Let's face it - if you want to kill the thing and shields are down, you aim for the warp core, not the bridge. Pretty much *any* direct hit there will make the ship go boom.
 
Does it make any sense for the bridge to be a distinct module sitting right atop the ship? No, not really.

But, at the same time, were the bridge buried deep within the bowels of the ship, it wouldn't really make much difference. Shields are what keep the whole ship intact. Look at TUC. Once the shields are down, a single photon torpedo is able to rip through the entire saucer section from bottom to top. Wouldn't matter where the bridge is at that point. It would still be just as vulnerable.

Also, tactically speaking, why go after the bridge anyway? Just for the emotional punch of killing the captain? If Picard and the bridge crew get taken out, it's not as if the other 1,000 people on the ship would just surrender. Pretty sure everyone from LaForge in engineering to Ensign Ricky in stellar cartography would continue to fight.
 
Gene's directive of where the bridge is kept, I guess that was a retention from naval vessels. The bridge is generally at the top, looking over the rest of the ship.
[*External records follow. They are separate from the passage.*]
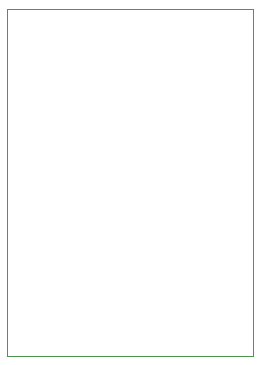
<source format=gbr>
G04 #@! TF.GenerationSoftware,KiCad,Pcbnew,5.0.2+dfsg1-1*
G04 #@! TF.CreationDate,2020-09-25T22:56:08+02:00*
G04 #@! TF.ProjectId,attiny13ir,61747469-6e79-4313-9369-722e6b696361,rev?*
G04 #@! TF.SameCoordinates,Original*
G04 #@! TF.FileFunction,Profile,NP*
%FSLAX46Y46*%
G04 Gerber Fmt 4.6, Leading zero omitted, Abs format (unit mm)*
G04 Created by KiCad (PCBNEW 5.0.2+dfsg1-1) date Fri 25 Sep 2020 10:56:08 PM CEST*
%MOMM*%
%LPD*%
G01*
G04 APERTURE LIST*
%ADD10C,0.100000*%
G04 APERTURE END LIST*
D10*
X101092000Y-106680000D02*
X111506000Y-106680000D01*
X101092000Y-77343000D02*
X101092000Y-106680000D01*
X121920000Y-77343000D02*
X101092000Y-77343000D01*
X121920000Y-106680000D02*
X121920000Y-77343000D01*
X111506000Y-106680000D02*
X121920000Y-106680000D01*
M02*

</source>
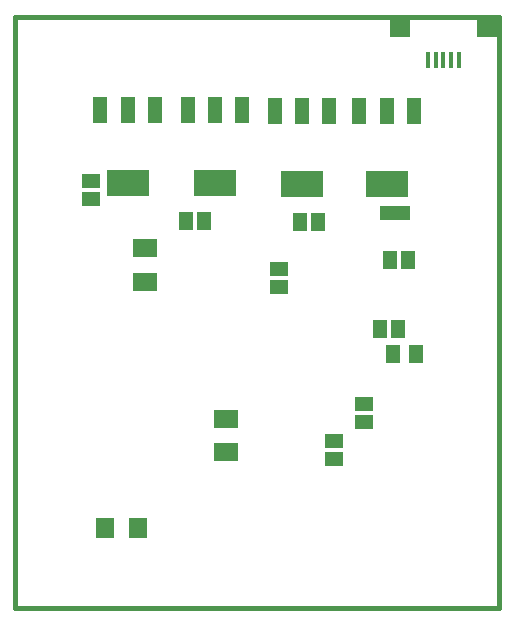
<source format=gbp>
G75*
%MOIN*%
%OFA0B0*%
%FSLAX24Y24*%
%IPPOS*%
%LPD*%
%AMOC8*
5,1,8,0,0,1.08239X$1,22.5*
%
%ADD10C,0.0160*%
%ADD11R,0.0480X0.0880*%
%ADD12R,0.1417X0.0866*%
%ADD13R,0.0787X0.0630*%
%ADD14R,0.0512X0.0591*%
%ADD15R,0.0460X0.0630*%
%ADD16R,0.1000X0.0500*%
%ADD17R,0.0630X0.0709*%
%ADD18R,0.0630X0.0460*%
%ADD19R,0.0709X0.0591*%
%ADD20R,0.0157X0.0551*%
%ADD21R,0.0700X0.0600*%
D10*
X001046Y000180D02*
X017188Y000180D01*
X017188Y019865D01*
X001046Y019865D01*
X001046Y000180D01*
D11*
X003900Y016778D03*
X004810Y016778D03*
X005719Y016778D03*
X006817Y016762D03*
X007727Y016762D03*
X008637Y016762D03*
X009719Y016747D03*
X010628Y016747D03*
X011538Y016747D03*
X012534Y016747D03*
X013443Y016747D03*
X014353Y016747D03*
D12*
X013443Y014306D03*
X010628Y014306D03*
X007727Y014322D03*
X004810Y014338D03*
D13*
X005378Y012155D03*
X005378Y011052D03*
X008090Y006479D03*
X008090Y005377D03*
D14*
X013672Y008625D03*
X014420Y008625D03*
D15*
X013822Y009479D03*
X013222Y009479D03*
X013561Y011755D03*
X014161Y011755D03*
X011145Y013038D03*
X010545Y013038D03*
X007347Y013058D03*
X006747Y013058D03*
D16*
X013719Y013349D03*
D17*
X005156Y002830D03*
X004054Y002830D03*
D18*
X009874Y010862D03*
X009874Y011462D03*
X012676Y006985D03*
X012676Y006385D03*
X011696Y005750D03*
X011696Y005150D03*
X003588Y013796D03*
X003588Y014396D03*
D19*
X013890Y019490D03*
X016791Y019490D03*
D20*
X015853Y018427D03*
X015597Y018427D03*
X015341Y018427D03*
X015085Y018427D03*
X014829Y018427D03*
D21*
X013891Y019490D03*
X016791Y019490D03*
M02*

</source>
It makes sense from a story standpoint because the camera can zoom to the bridge, and then you can fade to the bridge set (as was famously done in the original pilot).

Also, tactically speaking, why go after the bridge anyway? Just for the emotional punch of killing the captain? If Picard and the bridge crew get taken out, it's not as if the other 1,000 people on the ship would just surrender. Pretty sure everyone from LaForge in engineering to Ensign Ricky in stellar cartography would continue to fight.

It makes sense if the purpose was to raid the ship. With no captain or chain of command, the rest of the crew would be confused and easily defeated if there was an invasion.
 
It makes sense if the purpose was to raid the ship. With no captain or chain of command, the rest of the crew would be confused and easily defeated if there was an invasion.
Taking out the handful of officers on the bridge doesn't mean that there's no chain of command. There's always a chain of command to be followed. Look at "Disaster." Everyone trapped in the different areas of the ship knew the proper protocols to follow and who was in charge of what.